Giant machine shows how a computer works
A giant, fully operational 16-bit computer that aims to demystify the strange and seemingly magical mechanisms of computation has been built by students and staff from the University of Bristol.
The Big Hex Machine, specifically designed to explain how a computer works, has been built out of over 100 specially designed four-bit circuit boards and will enable students to be taught about the fundamental principles of computer architecture from just a few basic components.
The computer - 'an ultimate teaching tool' - will be used as part of this year's computer architecture unit and will be an invaluable resource to enable students to get creative with what is traditionally seen as a complicated subject. The machine's instruction set requires a very small compiler, but it is powerful enough to implement useful programs.
David May, Professor of Computer Science in the Department of Computer Science, who designed the architecture and its accompanying language, said: "You cannot understand how a computer works by taking one apart!

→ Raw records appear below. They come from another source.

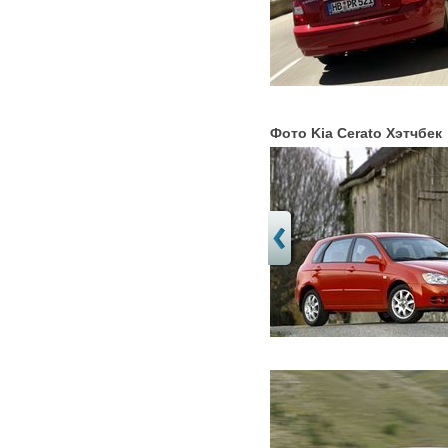
Фото Kia Cerato Хэтчбек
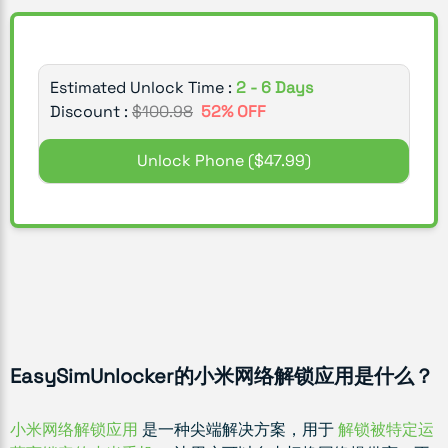
Estimated Unlock Time :
2 - 6 Days
Discount :
$
100.98
52
% OFF
Unlock Phone
($47.99)
EasySimUnlocker的小米网络解锁应用是什么？
小米网络解锁应用
是一种尖端解决方案，用于
解锁被特定运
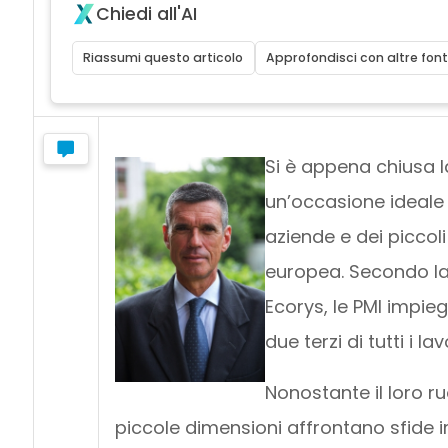
Chiedi all'AI
Riassumi questo articolo
Approfondisci con altre font
Si è appena chiusa 
un’occasione ideale p
aziende e dei piccol
europea. Secondo la
Ecorys, le PMI impieg
due terzi di tutti i la
Nonostante il loro r
piccole dimensioni affrontano sfide im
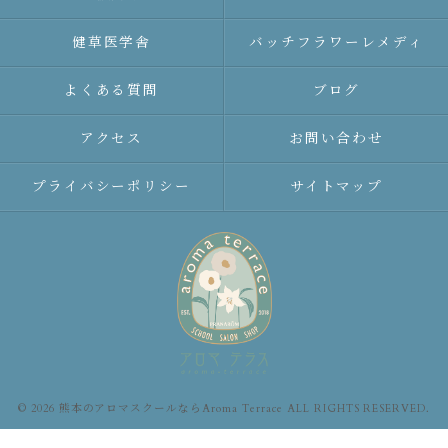
健草医学舎
バッチフラワーレメディ
よくある質問
ブログ
アクセス
お問い合わせ
プライバシーポリシー
サイトマップ
© 2026 熊本のアロマスクールならAroma Terrace ALL RIGHTS RESERVED.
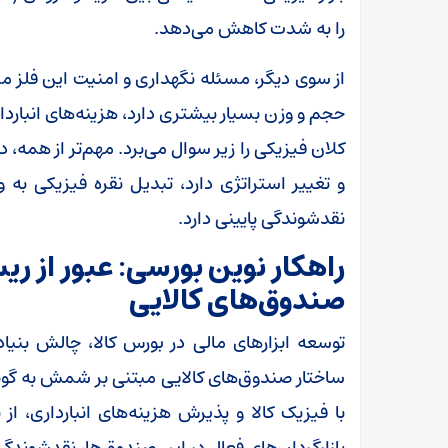
را به شدت کاهش می‌دهد.
از سوی دیگر، مسئله نگهداری و امنیت این فلز مطر
حجم و وزن بسیار بیشتری دارد، هزینه‌های انباردا
کلان فیزیکی را زیر سوال می‌برد. مهم‌تر از همه، در
و تغییر استراتژی دارد، تبدیل نقره فیزیکی به 
نقدشوندگی پایینی دارد.
راهکار نوین بورسی: عبور از ر
صندوق‌های کالایی
توسعه ابزارهای مالی در بورس کالا، چالش بنی
ساختار صندوق‌های کالایی مبتنی بر شمش به گونه‌
با فیزیک کالا و پذیرش هزینه‌های انبارداری، ا
بازارگردان‌های فعال در این صندوق‌ها، نقدشوندگی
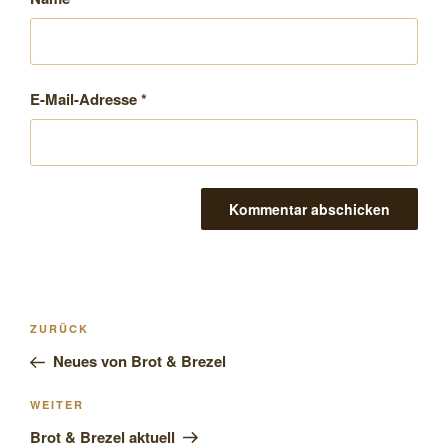
E-Mail-Adresse
*
Beitragsnavigation
Vorheriger
ZURÜCK
Beitrag
Neues von Brot & Brezel
Nächster
WEITER
Beitrag
Brot & Brezel aktuell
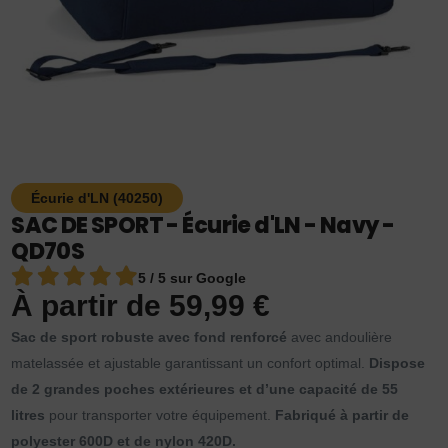
Écurie d'LN (40250)
SAC DE SPORT - Écurie d'LN - Navy -
QD70S
5 / 5 sur Google
À partir de
59,99
€
Sac de sport robuste avec fond renforcé
avec andoulière
matelassée et ajustable garantissant un confort optimal.
Dispose
de 2 grandes poches extérieures et d’une capacité de 55
litres
pour transporter votre équipement.
Fabriqué à partir de
polyester 600D et de nylon 420D.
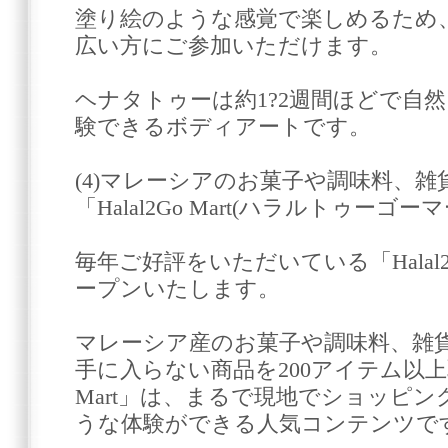
塗り絵のような感覚で楽しめるため
広い方にご参加いただけます。
ヘナタトゥーは約1?2週間ほどで自
験できるボディアートです。
(4)マレーシアのお菓子や調味料、
「Halal2Go Mart(ハラルトゥーゴー
毎年ご好評をいただいている「Halal2
ープンいたします。
マレーシア産のお菓子や調味料、雑
手に入らない商品を200アイテム以上取り
Mart」は、まるで現地でショッピ
うな体験ができる人気コンテンツで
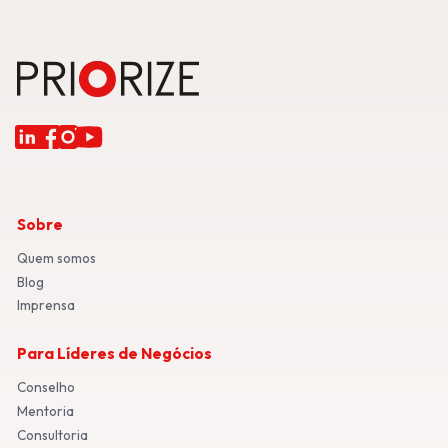
Sobre
Quem somos
Blog
Imprensa
Para Líderes de Negócios
Conselho
Mentoria
Consultoria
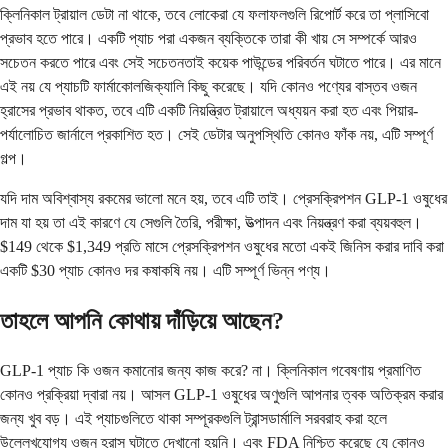
ক্লিনিকাল ট্রায়াল ডেটা না থাকে, তবে লোকেরা যে ফলাফলগুলি রিপোর্ট করে তা প্লাসিবো
প্রভাব হতে পারে। একটি প্যাচ পরা একজন ব্যক্তিকে তারা কী খায় সে সম্পর্কে আরও
সচেতন করতে পারে এবং সেই সচেতনতাই কয়েক পাউন্ডের পরিবর্তন ঘটাতে পারে। এর মানে
এই নয় যে প্যাচটি ফার্মাকোলজিক্যালি কিছু করেছে। যদি কোনও পণ্যের বাস্তব ওজন
হ্রাসের প্রভাব থাকত, তবে এটি একটি নিয়ন্ত্রিত ট্রায়ালে অধ্যয়ন করা হত এবং পিয়ার-
পর্যালোচিত জার্নালে প্রকাশিত হত। সেই ডেটার অনুপস্থিতি কোনও ফাঁক নয়, এটি সম্পূর্ণ
গল্প।
যদি দাম অবিশ্বাস্য রকমের ভালো মনে হয়, তবে এটি তাই। প্রেসক্রিপশন GLP-1 ওষুধের
দাম যা হয় তা এই কারণে যে সেগুলি তৈরি, পরীক্ষা, উত্পাদন এবং নিয়ন্ত্রণ করা ব্যয়বহুল।
$149 থেকে $1,349 প্রতি মাসে প্রেসক্রিপশন ওষুধের মতো একই জিনিস করার দাবি করা
একটি $30 প্যাচ কোনও দর কষাকষি নয়। এটি সম্পূর্ণ ভিন্ন পণ্য।
তাহলে আপনি কোথায় দাঁড়িয়ে আছেন?
GLP-1 প্যাচ কি ওজন কমানোর জন্য কাজ করে? না। ক্লিনিকাল গবেষণায় প্রমাণিত
কোনও প্রক্রিয়া দ্বারা নয়। আসল GLP-1 ওষুধের অণুগুলি আপনার ত্বক অতিক্রম করার
জন্য খুব বড়। এই প্যাচগুলিতে থাকা সম্পূরকগুলি ট্রান্সডার্মালি সরবরাহ করা হলে
উল্লেখযোগ্য ওজন হ্রাস ঘটাতে দেখানো হয়নি। এবং FDA নিশ্চিত করেছে যে কোনও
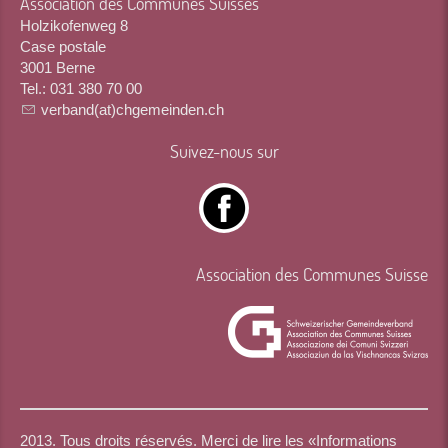
Association des Communes Suisses
Holzikofenweg 8
Case postale
3001 Berne
Tel.: 031 380 70 00
verband(at)chgemeinden.ch
Suivez-nous sur
Association des Communes Suisse
2013. Tous droits réservés. Merci de lire les «
Informations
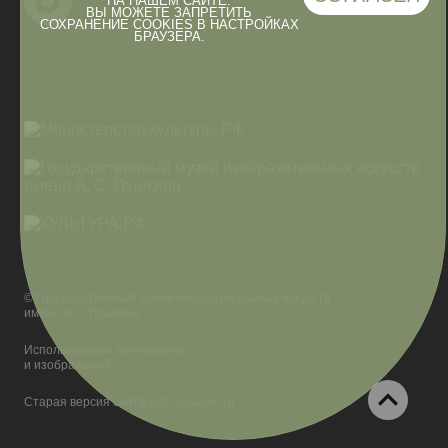
НА НАШЕМ САЙТЕ.
ВЫ МОЖЕТЕ ЗАПРЕТИТЬ
СОХРАНЕНИЕ COOKIES В НАСТРОЙКАХ
БРАУЗЕРА.
© Государственный музей изобразительных искусств
имени А.С. Пушкина
Использование материалов
и изображений
Старая версия сайта arts-museum.ru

In our giant machine, all of the structure is clearly visible - as is the movement of information as it executes programs. It demonstrates the principle used in all computers - general-purpose hardware controlled by a stored program. "

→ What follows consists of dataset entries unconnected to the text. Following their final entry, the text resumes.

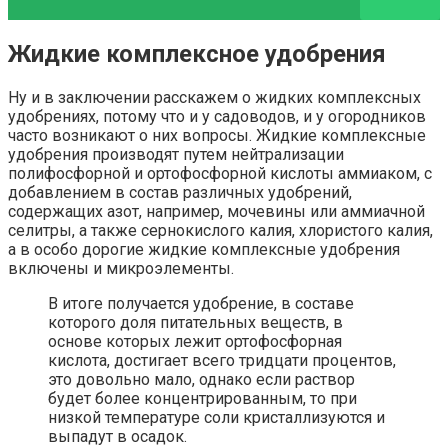
Жидкие комплексное удобрения
Ну и в заключении расскажем о жидких комплексных
удобрениях, потому что и у садоводов, и у огородников
часто возникают о них вопросы. Жидкие комплексные
удобрения производят путем нейтрализации
полифосфорной и ортофосфорной кислоты аммиаком, с
добавлением в состав различных удобрений,
содержащих азот, например, мочевины или аммиачной
селитры, а также сернокислого калия, хлористого калия,
а в особо дорогие жидкие комплексные удобрения
включены и микроэлементы.
В итоге получается удобрение, в составе
которого доля питательных веществ, в
основе которых лежит ортофосфорная
кислота, достигает всего тридцати процентов,
это довольно мало, однако если раствор
будет более концентрированным, то при
низкой температуре соли кристаллизуются и
выпадут в осадок.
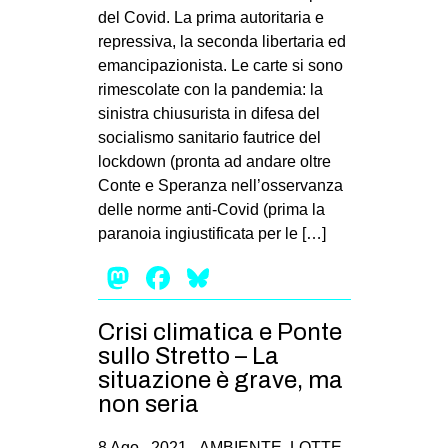
del Covid. La prima autoritaria e
repressiva, la seconda libertaria ed
emancipazionista. Le carte si sono
rimescolate con la pandemia: la
sinistra chiusurista in difesa del
socialismo sanitario fautrice del
lockdown (pronta ad andare oltre
Conte e Speranza nell’osservanza
delle norme anti-Covid (prima la
paranoia ingiustificata per le […]
Mastodon
Facebook
Bluesky
Crisi climatica e Ponte
sullo Stretto – La
situazione è grave, ma
non seria
8 Ago , 2021 -
AMBIENTE
,
LOTTE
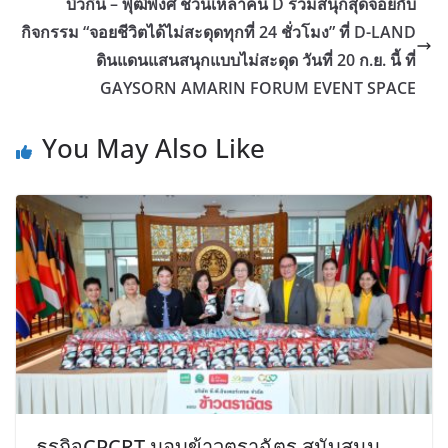
บิวกิ้น – พุฒิพงศ์ ชวนเหล่าคน D ร่วมสนุกสุดจอยกับ
กิจกรรม “จอยชีวิตได้ไม่สะดุดทุกที่ 24 ชั่วโมง” ที่ D-LAND
ดินแดนแสนสนุกแบบไม่สะดุด วันที่ 20 ก.ย. นี้ ที่
GAYSORN AMARIN FORUM EVENT SPACE
You May Also Like
ธุรกิจCPCRT มอบข้าวตราฉัตร สนับสนุน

The wall-mounted computer, based in the Merchant Venturers School of Engineering, measures over eight square metres. Along with the processor, it has input and output devices, a custom built LED matrix, a web-based application to control its operation, and a complete toolchain for students to write, build and execute their own software.

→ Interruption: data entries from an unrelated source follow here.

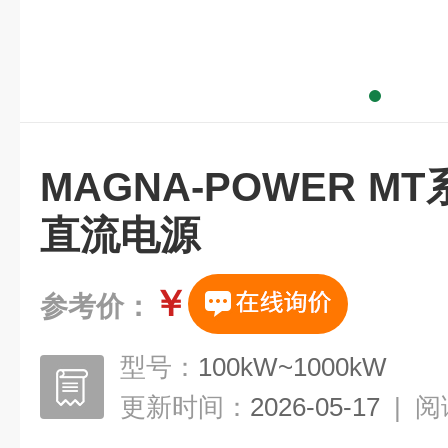
MAGNA-POWER 
直流电源
￥
参考价：
型号：
100kW~1000kW
更新时间：
2026-05-17
|
阅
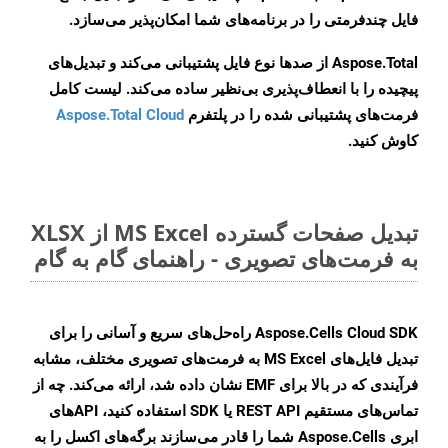
فایل چندفرمتی را در برنامه‌های شما امکان‌پذیر می‌سازد.
Aspose.Total از صدها نوع فایل پشتیبانی می‌کند و تبدیل‌های
پیچیده را با انعطاف‌پذیری بی‌نظیر ساده می‌کند. لیست کامل
فرمت‌های پشتیبانی شده را در پلتفرم
Aspose.Total Cloud
کاوش کنید.
تبدیل صفحات گسترده MS Excel از XLSX
به فرمت‌های تصویری - راهنمای گام به گام
Aspose.Cells Cloud SDK راه‌حل‌های سریع و آسانی را برای
تبدیل فایل‌های MS Excel به فرمت‌های تصویری مختلف، مشابه
فرآیندی که در بالا برای EMF نشان داده شد، ارائه می‌کند. چه از
تماس‌های مستقیم REST API یا SDK استفاده کنید، APIهای
ابری Aspose.Cells شما را قادر می‌سازند برگه‌های اکسل را به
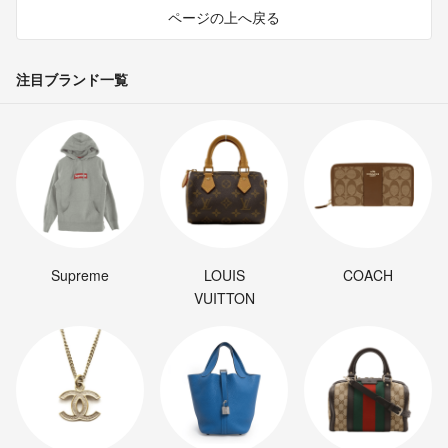
ページの上へ戻る
注目ブランド一覧
Supreme
LOUIS
COACH
VUITTON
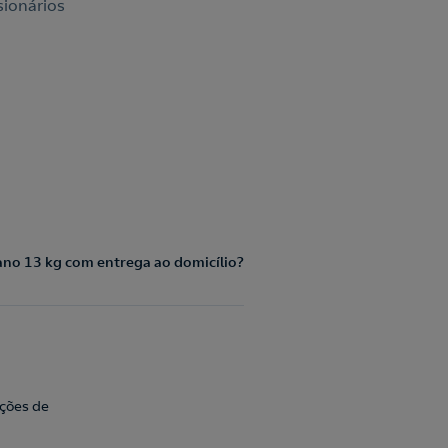
sionários
no 13 kg com entrega ao domicílio?
ações de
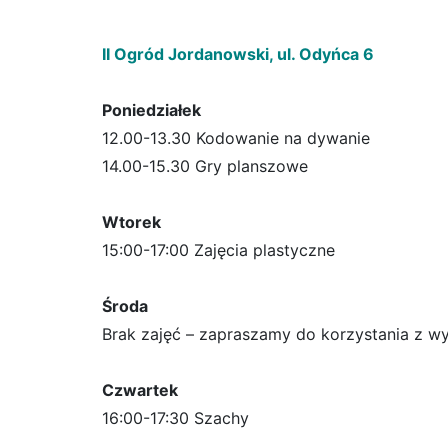
II Ogród Jordanowski, ul. Odyńca 6
Poniedziałek
12.00-13.30 Kodowanie na dywanie
14.00-15.30 Gry planszowe
Wtorek
15:00-17:00 Zajęcia plastyczne
Środa
Brak zajęć – zapraszamy do korzystania z wyp
Czwartek
16:00-17:30 Szachy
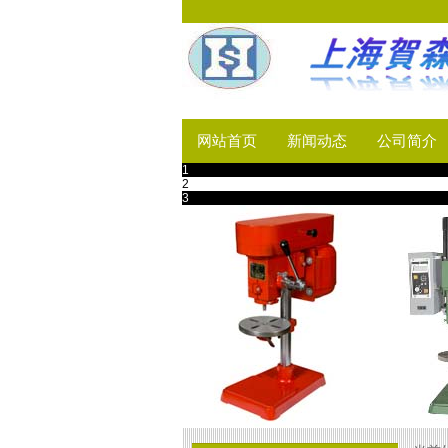
网站首页
新闻动态
公司简介
1
2
3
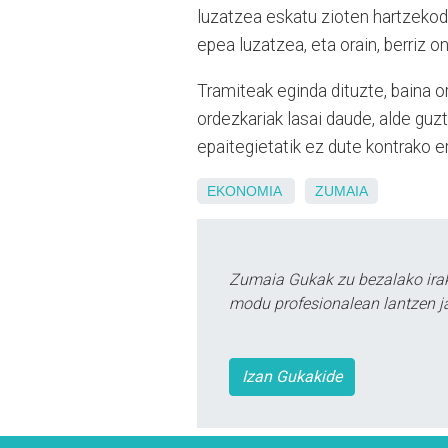
luzatzea eskatu zioten hartzekod
epea luzatzea, eta orain, berriz on
Tramiteak eginda dituzte, baina o
ordezkariak lasai daude, alde guz
epaitegietatik ez dute kontrako er
EKONOMIA
ZUMAIA
Zumaia Gukak zu bezalako irak
modu profesionalean lantzen ja
Izan Gukakide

Richard Grafton, Senior Creative Teaching Technologist in the Department of Computer Science, said: "Building such a machine was not a trivial task. It's a result of a great collaboration between students and staff and a real testament to persistence, commitment and teamwork. Most importantly, it's an achievement of thinking a bit differently."
Sam Russell, a third year computer science student, who worked on building both the prototype and final machine, added: "It was exciting for me to almost cast myself back to the problems encountered by the original computer building engineers. I literally put my blood, sweat and tears into something that is an art work, an educational tool, a gigantic toy, a spark to reminisce of the old days, but most of all, something that demystifies the magic to something that everyone can understand."
The machine will be officially unveiled at a special event later in the year.